Huge opportunities for the Middle Kingdom in the Middle East

Friday 25/09/2015
Not just oil. A cargo ship berths at the port in Lianyungang, in eastern China’s Jiangsu province on September 8th.

London - It was about 1,200 years ago that a dhow set sail from Chi­na laden with silver, gold and ceramics, only to sink off the coast of Indonesia.
The traditional vessel had been bound for, among other places, the Arabian peninsula, and its 1998 dis­covery was evidence of the antiqui­ty of trading links between the Mid­dle Kingdom and the Middle East.
Although they can be traced back more than a millennium, economic ties between the regions are hardly stuck in the past. They have grown at a breathless pace in recent years, thanks to China’s extraordinarily rapid development and a desire of Middle Eastern countries to diversi­fy investment and trade links away from the West.
Recent stock market turmoil not­withstanding, China’s economic expansion is unprecedented. The country’s gross domestic product growth may have been at its lowest for 24 years in 2014, yet still came in at 7.4%. No wonder the Chinese economy developed a huge insatia­ble thirst for petroleum to the ex­tent that, in April, China overtook the United States as the world’s big­gest importer of oil.
More than half of China’s oil im­ports come from the Middle East, 3.1 million barrels a day in 2014. This figure is forecast to double within two decades, even as Beijing maintains or expands imports from Russia, Central Asia and Africa. With the fracking revolution cut­ting US demand for imported oil, as much as 90% of Middle Eastern supplies are expected to go to Asia by 2035.
“[China] is viewed by produc­ers in the Middle East as a growth market,” says Nader Habibi, Henry J. Leir professor of the economics of the Middle East at Brandeis Univer­sity in the United States.
Yet the burgeoning Sino-Middle Eastern economic tie is not just about oil. The Middle East has be­come an important market for Chi­nese products, ranging from cheap plastic consumer goods sold whole­sale in Dubai’s vast Dragon Mart complex of nearly 4,000 stores, to the Chinese car brands that ac­count for 5% of new vehicles sold in Egypt.
Countries as diverse as Bahrain, Egypt, Iran and Saudi Arabia im­port more from China than from any other country and the region is seen by Beijing as an important growth market, especially given the sluggish performance of West­ern developed economies. China’s exports could potentially stifle the growth of the manufacturing sector in the Middle East.
Trade between China and the Gulf is valued at more than $100 billion annually and China is among the region’s top four trading partners. However, a China-Gulf Cooperation Council (GCC) free-trade agree­ment, first discussed more than a decade ago, is yet to be signed, de­spite repeated positive noises from the Chinese side.

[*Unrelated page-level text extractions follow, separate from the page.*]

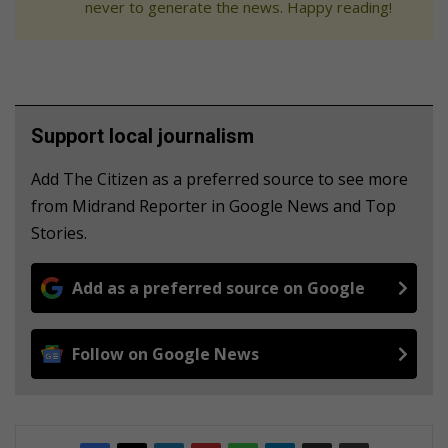
never to generate the news. Happy reading!
Support local journalism
Add The Citizen as a preferred source to see more
from Midrand Reporter in Google News and Top
Stories.
Add as a preferred source on Google
Follow on Google News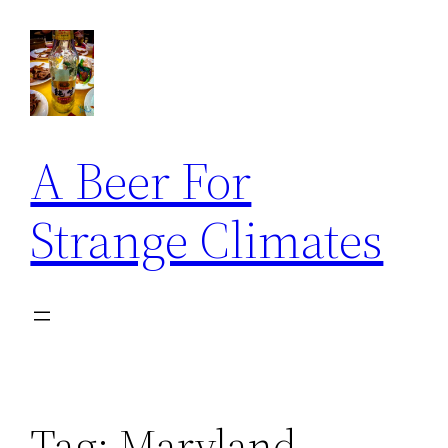
Skip
to
content
A Beer For
Strange Climates
Tag:
Maryland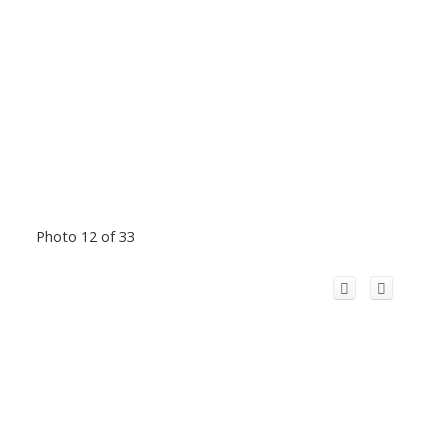
Photo 12 of 33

Tens of thousands of Chinese la­bourers work at mammoth building sites in the Gulf and the country’s construction firms have secured contracts to create infrastructure projects, including Doha’s new port, an oil pipeline off the United Arab Emirates and a multi-billion-dollar high-speed rail line between Mecca and Medina.
Chinese companies are not just building the infrastructure and in­dustry of the Middle East; they are also funding it by investing in alu­minium smelters and oil refineries, the telecommunications sector, retail malls and Israel’s high-tech “silicon wadi”.
A number of Arab nations have joined the Asian Infrastructure In­vestment Bank, putting them on the fast track for receiving Chinese investment. In the opposite direc­tion, Gulf interests have invested heavily in downstream petroleum facilities in China. As more Chinese firms set up offices in the Middle East, the number of universities in China offering Arabic classes has in­creased substantially.
But the growth in commercial ties has not been without concerns. While China is seen as an important partner in repairing infrastructure ravaged by the turmoil of the “Arab spring”, that same upheaval has pushed investors away from trou­ble hotspots in the Middle East and towards the region’s more stable countries, notably those of the GCC.
Also, although China lacks the historical baggage that encumbers Western nations in the region, the Chinese also lack the deep-rooted ties that bind parts of the Middle East to the West, even if these rela­tionships are ambivalent.
Broadly speaking, though, Chi­na’s growing presence in the Mid­dle East is win-win. China’s stated policy of “non-interference” in the internal affairs of other nations — Beijing’s foreign policy is focused on economics, not politics — make it an attractive partner and its en­gagement with the Middle East is typically less asymmetrical than it tends to be with Africa, where Chinese investments are primarily about securing control of natural resources.
“There are other investment op­portunities in manufacturing and construction and things not related to facilitating exports,” says Habibi. “I don’t think it will be like China and Africa. It will be moulded to­wards the level of economic devel­opment of the specific Middle East­ern countries.”